Conclusion and Next Steps
Decision: Hold
Rationale: All 10 predicted indications for Cariprazine in this Evidence Pack are rated L5 — model prediction only, with no clinical trials and no directly relevant literature for any indication. The top prediction (retinal dystrophy with or without extraocular anomalies) has a mechanistic rationale that is highly speculative: while D2/D3 receptor expression in the retina provides a theoretical entry point, retinal dystrophies are genetically driven structural degenerations with no established link to dopaminergic pharmacotherapy. Additionally, critical drug-level data (formal contraindications, Taiwan prescribing information, and detailed MOA documentation) are unavailable, placing the candidate at decision stage S0. Proceeding to any development activity is not justified at this time.
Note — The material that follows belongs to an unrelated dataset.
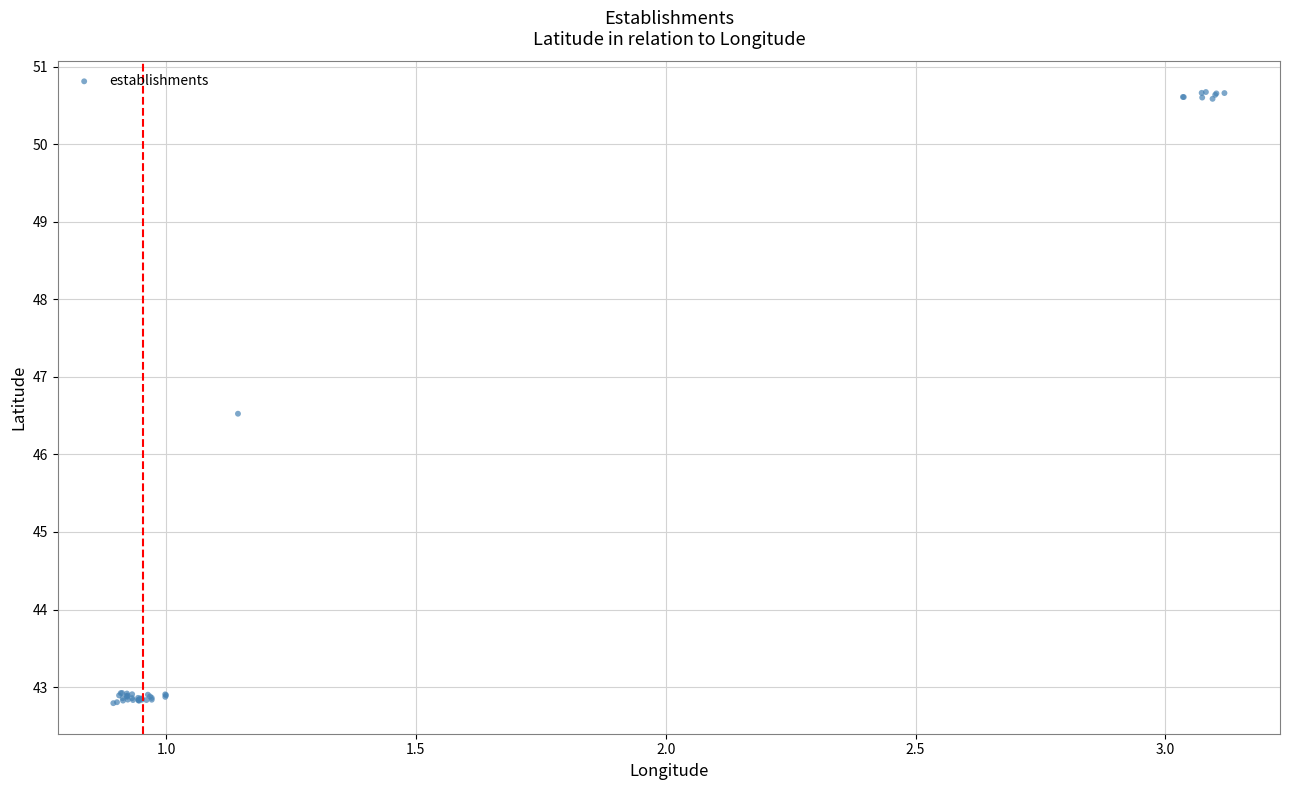

What Y value in the scatter plot is closest to 46?

46.5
To proceed, the following is needed:
- MOA confirmation: Retrieve and document Cariprazine’s full receptor binding profile and pharmacodynamic data from DrugBank and primary pharmacology publications
- Preclinical evidence: Identify or commission studies testing a D3/D2 partial agonist specifically in a retinal dystrophy model (e.g., rd10 mouse, RPGR-knockout) before any clinical hypothesis is formed
- Targeted literature search: Conduct a focused search on “dopamine AND retinal dystrophy AND neuroprotection” to determine whether the mechanistic hypothesis has any existing in vivo or in vitro support independent of TxGNN
- Safety baseline: Review the EMA SmPC (Reagila®) and US prescribing information (Vraylar®) for contraindications, metabolic risks, and CNS adverse effects relevant to an ophthalmic patient population
- Regulatory gap: Clarify the path to Taiwan registration before any local development investment is planned
Disclaimer
This content is for research purposes only and does not constitute medical advice. Clinical validation is required before any clinical application.